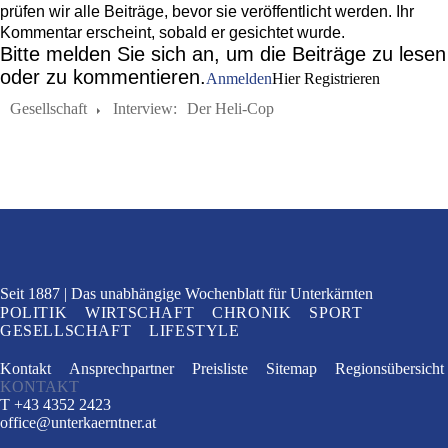
prüfen wir alle Beiträge, bevor sie veröffentlicht werden. Ihr
Kommentar erscheint, sobald er gesichtet wurde.
Bitte melden Sie sich an, um die Beiträge zu lesen
oder zu kommentieren.
Anmelden
Hier Registrieren
Gesellschaft
Interview:
Der Heli-Cop
Seit 1887
Das unabhängige Wochenblatt
für Unterkärnten
POLITIK
WIRTSCHAFT
CHRONIK
SPORT
GESELLSCHAFT
LIFESTYLE
Kontakt
Ansprechpartner
Preisliste
Sitemap
Regionsübersicht
KONTAKT
T +43 4352 2423
office
@
unterkaerntner.at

### Prompt
Your answer must be the lines from the one containing "für Unterkärnten" through the last line of the entries, copied exactly, with no other lines.

### Output of the exercise
für Unterkärnten
POLITIK
WIRTSCHAFT
CHRONIK
SPORT
GESELLSCHAFT
LIFESTYLE
Kontakt
Ansprechpartner
Preisliste
Sitemap
Regionsübersicht
KONTAKT
T +43 4352 2423
office
@
unterkaerntner.at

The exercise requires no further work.